The Greek translated "for this reason" is διὰ τοῦτο (lit. "because of this"). The phrase is formulaic and uses the neuter demonstrative pronoun τοῦτο ("this") regardless of the antecedent, which is generally abstract. So to OP's #1: there is no strictly syntactic explanation apart from the context. Starting in v. 21 Jesus says:
ἓν ἔργον ἐποίησα καὶ πάντες θαυμάζετε
I did one work and you all marvel
Given the characterization in v. 23 (see below), "one work" here must refer to the healing of the man by the pool Bethesda (5:1-11) that elicited discussion about his attitude toward the Sabbath (vv. 12-18).
διὰ τοῦτο Μωϋσῆς δέδωκεν ὑμῖν τὴν περιτομήν...
διὰ τοῦτο Moses gave you circumcision...
καὶ ἐν σαββάτῳ περιτέμνετε ἄνθρωπον.
and on the sabbath you circumcise a man
εἰ περιτομὴν λαμβάνει ἄνθρωπος ἐν σαββάτῳ
if a man receives circumcision on the sabbath
ἵνα μὴ λυθῇ ὁ νόμος Μωϋσέως
so that the law of Moses may not be broken
ἐμοὶ χολᾶτε ὅτι ὅλον ἄνθρωπον ὑγιῆ ἐποίησα ἐν σαββάτῳ;
are you angry with me for making a whole man healthy on the sabbath?
Although it has been suggested that διὰ τοῦτο belongs with the preceding verse (i.e. "you marvel because of this"), in Johannine usage (and in fact in normal Koine), the phrase always introduces the content for which it provides an explanation. This was pointed out by Abbott (Johannine Grammar, 1906) and is picked up by most modern commentators. The phrase points to what precedes as an explanation for what follows: "on account of this [that I have just mentioned]..." (Carson). I have found two distinct but related explanations offered on the nature of causality:
"This" refers to Jesus's "work" by Pool of Bethesda: Moses enjoined circumcision, which was to be performed on the eighth day regardless of the Sabbath, as a precedent for Sabbath activities such as the healing. The principle of qal waḥomer can be seen here: if circumcision, involving only part of the body, is to be performed on the sabbath, how much more so Jesus' more comprehensive healing of "the whole body" (v. 23; cf. Matt. 12:11-12).

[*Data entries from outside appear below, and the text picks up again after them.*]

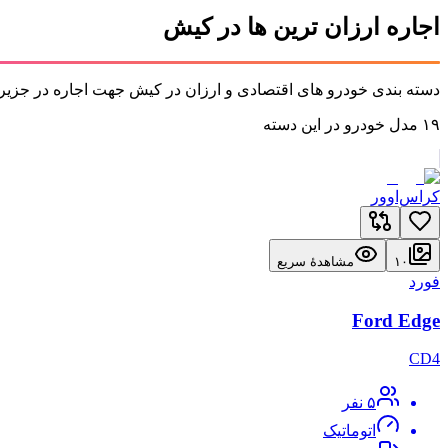
اجاره
ارزان ترین ها
در کیش
دسته بندی خودرو های اقتصادی و ارزان در کیش جهت اجاره در جزیره کیش شام
۱۹
مدل خودرو در این دسته
کراس‌اوور
۱۰
مشاهدهٔ سریع
فورد
Ford Edge
CD4
۵
نفر
اتوماتیک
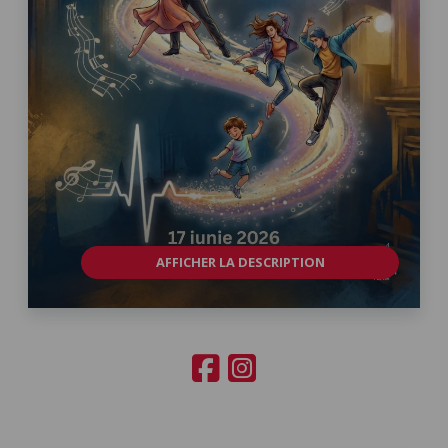
AFFICHER LA DESCRIPTION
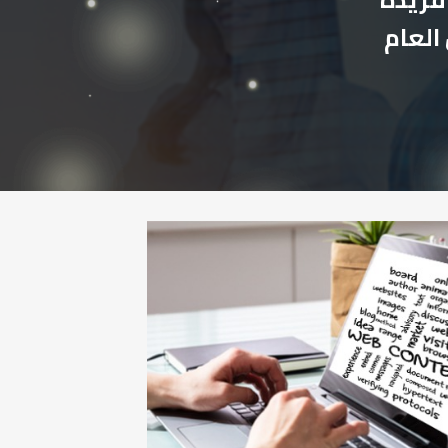
العام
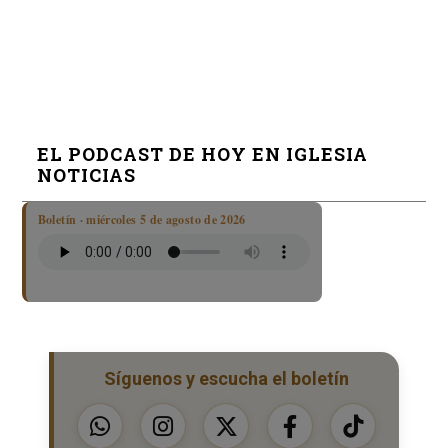
EL PODCAST DE HOY EN IGLESIA
NOTICIAS
Boletín · miércoles 5 de agosto de 2026
Síguenos y escucha el boletín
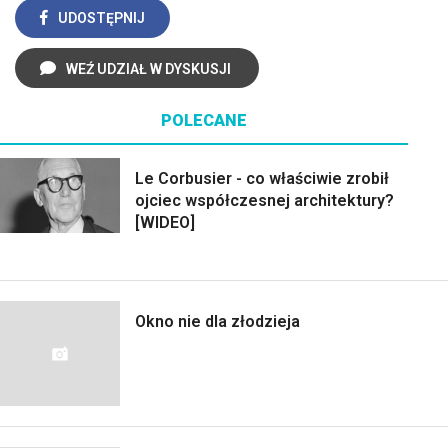
UDOSTĘPNIJ
WEŹ UDZIAŁ W DYSKUSJI
POLECANE
Le Corbusier - co właściwie zrobił
ojciec współczesnej architektury?
[WIDEO]
Okno nie dla złodzieja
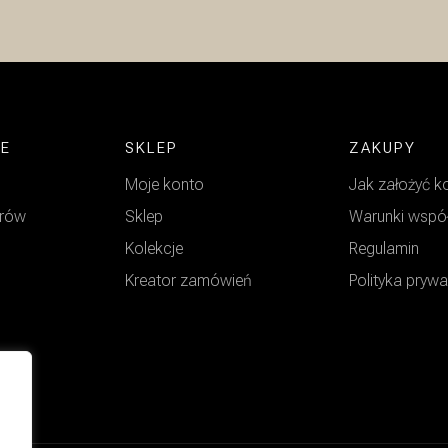
JE
SKLEP
ZAKUPY
Moje konto
Jak założyć k
arów
Sklep
Warunki wspó
Kolekcje
Regulamin
Kreator zamówień
Polityka pryw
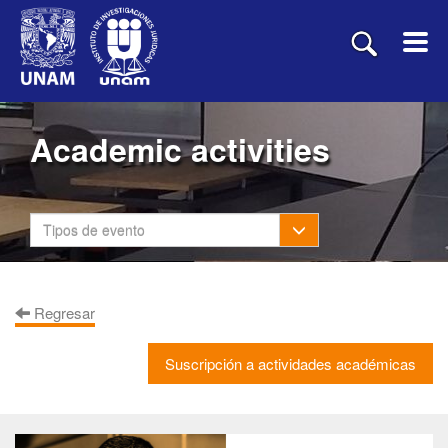
Academic activities
Toggle Dropdown
Tipos de evento
Regresar
Suscripción a actividades académicas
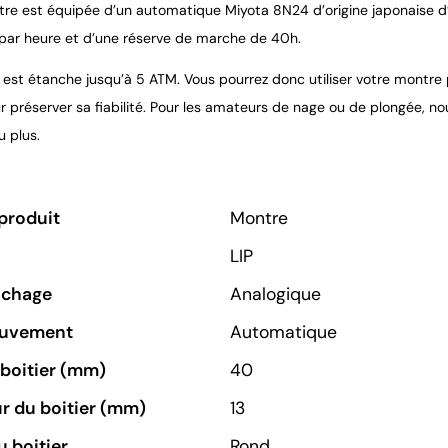
re est équipée d’un automatique Miyota 8N24 d’origine japonaise d’une
par heure et d’une réserve de marche de 40h.
est étanche jusqu’à 5 ATM. Vous pourrez donc utiliser votre montr
our préserver sa fiabilité. Pour les amateurs de nage ou de plongée, 
u plus.
produit
Montre
LIP
ichage
Analogique
ouvement
Automatique
u boitier (mm)
40
r du boitier (mm)
13
 boitier
Rond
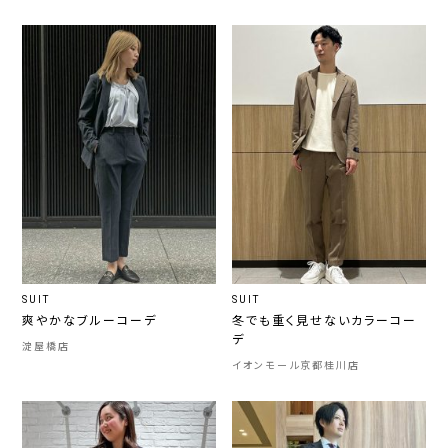
SUIT
SUIT
爽やかなブルーコーデ
冬でも重く見せないカラーコー
デ
淀屋橋店
イオンモール京都桂川店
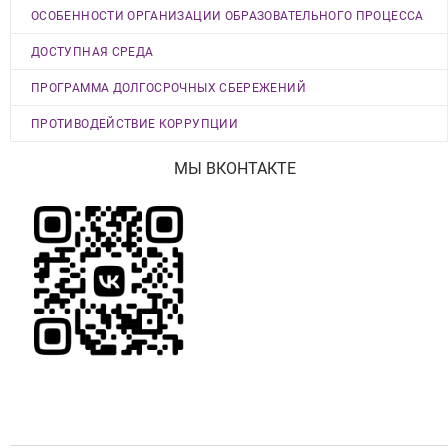
ОСОБЕННОСТИ ОРГАНИЗАЦИИ ОБРАЗОВАТЕЛЬНОГО ПРОЦЕССА
ДОСТУПНАЯ СРЕДА
ПРОГРАММА ДОЛГОСРОЧНЫХ СБЕРЕЖЕНИЙ
ПРОТИВОДЕЙСТВИЕ КОРРУПЦИИ
МЫ ВКОНТАКТЕ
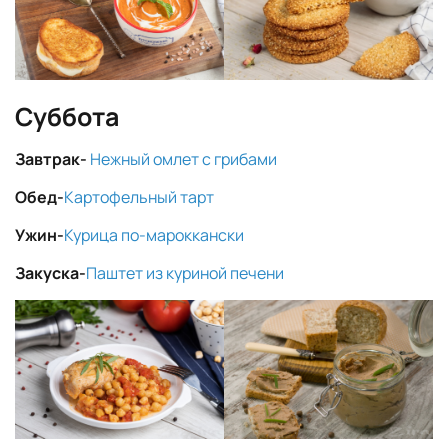
Суббота
Завтрак-
Нежный омлет с грибами
Обед-
Картофельный тарт
Ужин-
Курица по-мароккански
Закуска-
Паштет из куриной печени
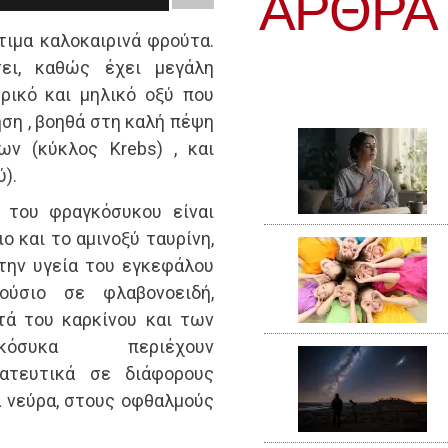
ΆΡΘΡΑ
τιμα καλοκαιρινά φρούτα.
ει, καθώς έχει μεγάλη
τρικό και μηλικό οξύ που
ηση , βοηθά στη καλή πέψη
ν (κύκλος Krebs) , και
ύ).
 του φραγκόσυκου είναι
ο και το αμινοξύ ταυρίνη,
 την υγεία του εγκεφάλου
ούσιο σε φλαβονοειδή,
τά του καρκίνου και των
όσυκα περιέχουν
τατευτικά σε διάφορους
τα νεύρα, στους οφθαλμούς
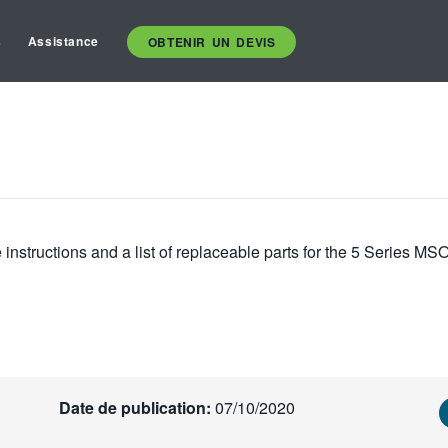
s
Assistance
OBTENIR UN DEVIS
 instructions and a list of replaceable parts for the 5 Series MS
Date de publication:
07/10/2020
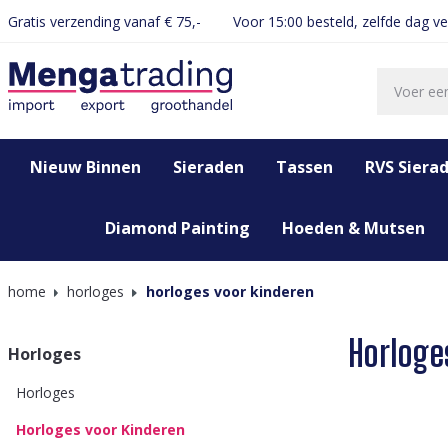
Gratis verzending vanaf € 75,-
Voor 15:00 besteld, zelfde dag v
oekopdracht
Ga naar de hoofdnavigatie
Nieuw Binnen
Sieraden
Tassen
RVS Siera
Diamond Painting
Hoeden & Mutsen
home
horloges
horloges voor kinderen
Horloge
Horloges
Horloges
Horloges voor Kinderen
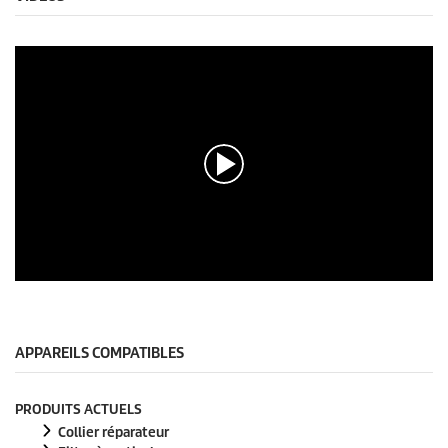
0
s
e
c
o
APPAREILS COMPATIBLES
n
d
e
PRODUITS ACTUELS
s
s
Collier réparateur
u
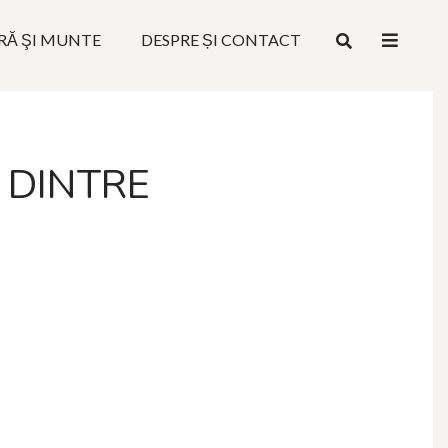
RĂ ŞI MUNTE
DESPRE ȘI CONTACT
 DINTRE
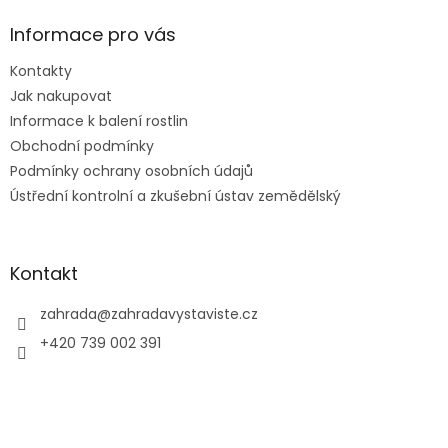
p
a
Informace pro vás
t
Kontakty
í
Jak nakupovat
Informace k balení rostlin
Obchodní podmínky
Podmínky ochrany osobních údajů
Ústřední kontrolní a zkušební ústav zemědělský
Kontakt
zahrada
@
zahradavystaviste.cz
+420 739 002 391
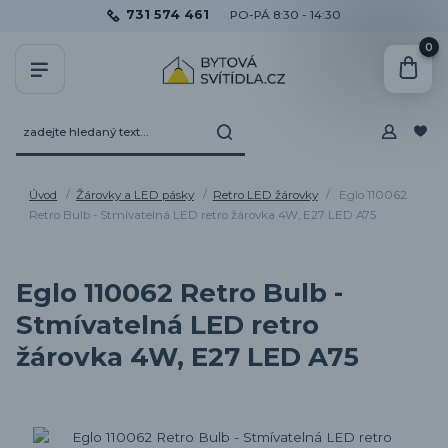
731 574 461
PO-PÁ 8:30 - 14:30
0
Úvod
Žárovky a LED pásky
Retro LED žárovky
Eglo 110062
Retro Bulb - Stmívatelná LED retro žárovka 4W, E27 LED A75
Eglo 110062 Retro Bulb -
Stmívatelná LED retro
žárovka 4W, E27 LED A75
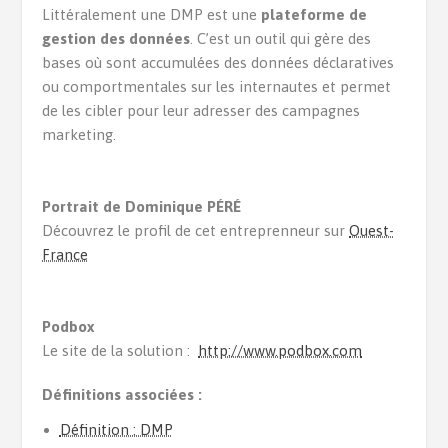
Littéralement une DMP est une
plateforme de
gestion des données
. C’est un outil qui gère des
bases où sont accumulées des données déclaratives
ou comportmentales sur les internautes et permet
de les cibler pour leur adresser des campagnes
marketing.
Portrait de Dominique PÉRÉ
Découvrez le profil de cet entreprenneur sur
Ouest-
France
Podbox
Le site de la solution :
http://www.podbox.com
Définitions associées :
Définition : DMP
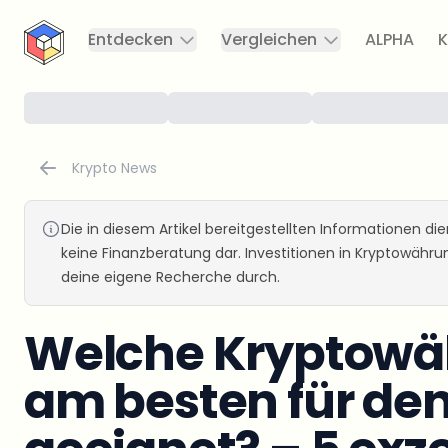
CryptoTicker
Entdecken
Vergleichen
ALPHA
K
Krypto News
Die in diesem Artikel bereitgestellten Informationen d
keine Finanzberatung dar. Investitionen in Kryptowähr
deine eigene Recherche durch.
Welche Kryptowä
am besten für de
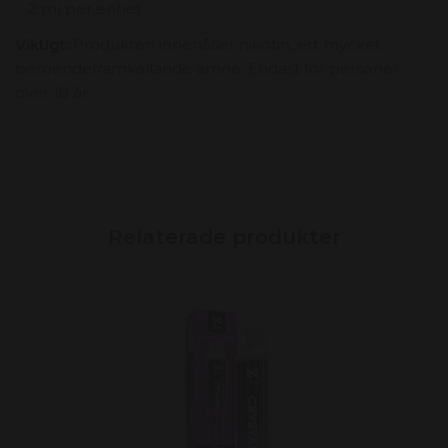
2 ml per enhet
Viktigt:
Produkten innehåller nikotin, ett mycket
beroendeframkallande ämne. Endast för personer
över 18 år.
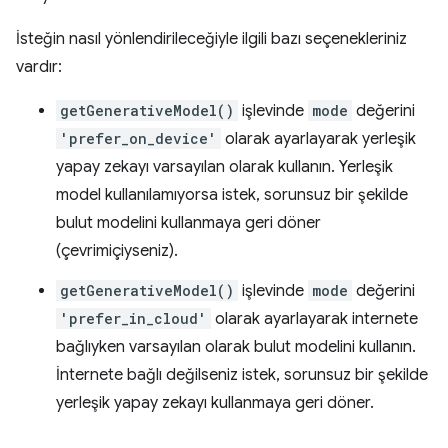
İsteğin nasıl yönlendirileceğiyle ilgili bazı seçenekleriniz
vardır:
getGenerativeModel()
işlevinde
mode
değerini
'prefer_on_device'
olarak ayarlayarak yerleşik
yapay zekayı varsayılan olarak kullanın. Yerleşik
model kullanılamıyorsa istek, sorunsuz bir şekilde
bulut modelini kullanmaya geri döner
(çevrimiçiyseniz).
getGenerativeModel()
işlevinde
mode
değerini
'prefer_in_cloud'
olarak ayarlayarak internete
bağlıyken varsayılan olarak bulut modelini kullanın.
İnternete bağlı değilseniz istek, sorunsuz bir şekilde
yerleşik yapay zekayı kullanmaya geri döner.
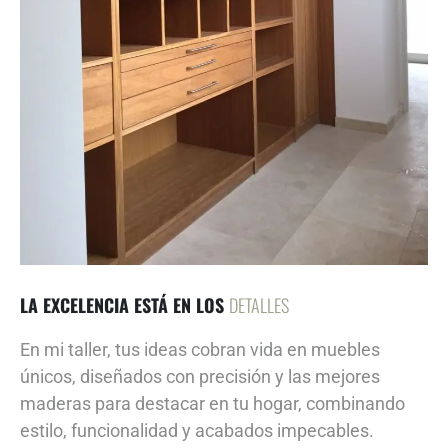
LA EXCELENCIA ESTÁ EN LOS
DETALLES
En mi taller, tus ideas cobran vida en muebles
únicos, diseñados con precisión y las mejores
maderas para destacar en tu hogar, combinando
estilo, funcionalidad y acabados impecables.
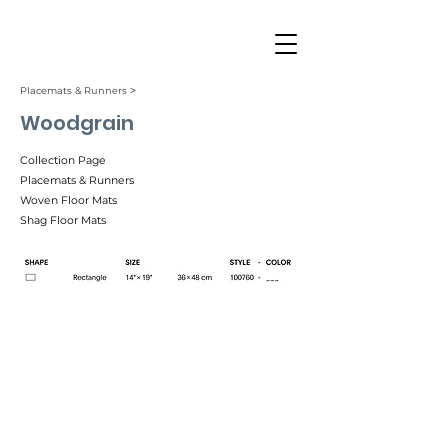
Placemats & Runners ˃
Woodgrain
Collection Page
Placemats & Runners
Woven Floor Mats
Shag Floor Mats
Birch (001)
Slate (002)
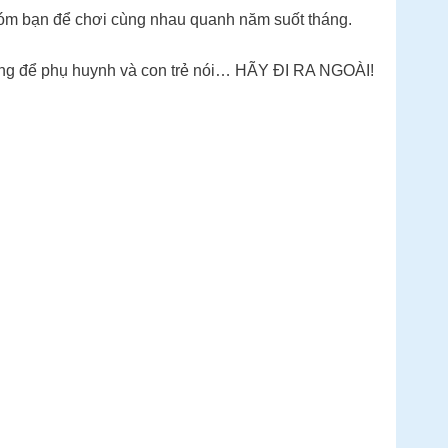
 nhóm bạn để chơi cùng nhau quanh năm suốt tháng.
n sàng để phụ huynh và con trẻ nói… HÃY ĐI RA NGOÀI!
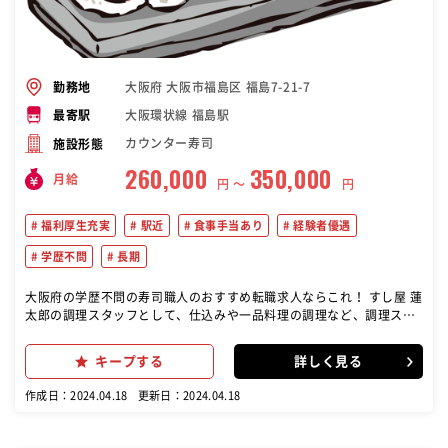
大阪府 大阪市福島区 福島7-21-7
勤務地
大阪環状線 福島駅
最寄駅
カウンター寿司
施設形態
260,000
350,000
月給
円 〜
円
福利厚生充実
駅近
食事手当あり
経験者優遇
学歴不問
長期
大阪府の学歴不問の寿司職人のおすすめ転職求人ならこれ！ すし屋 蓮
太郎の調理スタッフとして、仕込みや一品料理の調理など、調理スタ
ッフ業務全般を行なっていただきます。 キャリアのある方は、今まで
の経験を存分に活かせて、更なるスキルアップも目指せる環境です！
キープする
詳しく見る
『すし屋 蓮太郎』では、20～60代と幅広い年齢層の社員が在籍。 ス
タッフ同士仲が良く、現場はいつも明るい雰囲気です。 また、将来独
作成日：2024.04.18
更新日：2024.04.18
立を目指して働くスタッフが多数。 お互いに切磋琢磨しスキルを磨い
ています。 今後独立を考えている方や、日本だけでなく海外でも活躍
したい方、大歓迎です！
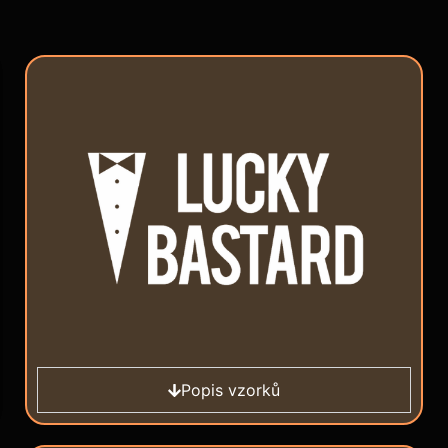
Popis vzorků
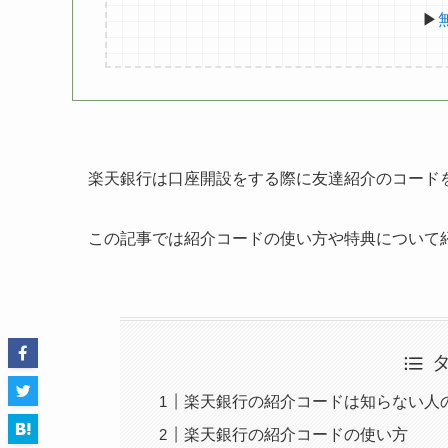
▶
楽天銀行は口座開設をする際に友達紹介のコードを
この記事では紹介コードの使い方や特典について
楽天銀行の紹介コードは知らない人
楽天銀行の紹介コードの使い方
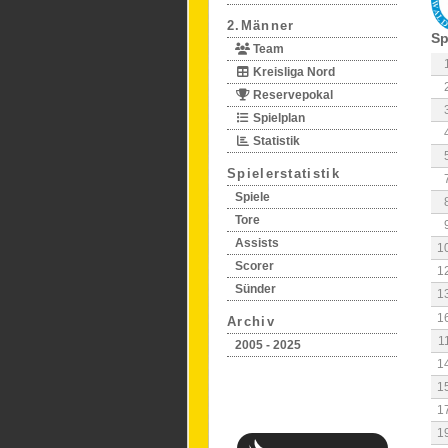
2.Männer
Sp
Team
Kreisliga Nord
Reservepokal
Spielplan
Statistik
Spielerstatistik
Spiele
Tore
Assists
1
Scorer
1
Sünder
1
1
Archiv
1
2005 - 2025
1
1
1
1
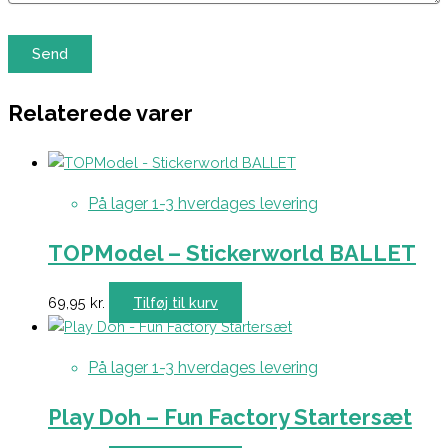
Relaterede varer
På lager 1-3 hverdages levering
TOPModel – Stickerworld BALLET
69,95
kr.
Tilføj til kurv
På lager 1-3 hverdages levering
Play Doh – Fun Factory Startersæt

"This" refers to the larger implications of Jesus' "signs" in John's Gospel: Moses prescribed circumcision to foreshadow and prepare the people for the more thorough cleansing effected by Jesus, the perfecting of "the whole man" hinted at in v. 23. As Hoskyns put it, circumcision was given,
"that it should be a type and anticipation of that greater and entire healing by the Christ, which also of necessity displaces the sabbath."
1. Leon Morris, The Gospel of John, NICNT (Eerdmans, 1995), 361-362.
2. D. A. Carson, The Gospel According to John, PNTC (Eerdmans, 1991), 314-315.
3. Hoskyns, E. C. The Fourth Gospel. ed F. N. Davey. London: Faber & Faber, 1947. Quoted here from George R. Beasley-Murray, John, WBC (Zondervan, 1999), 109.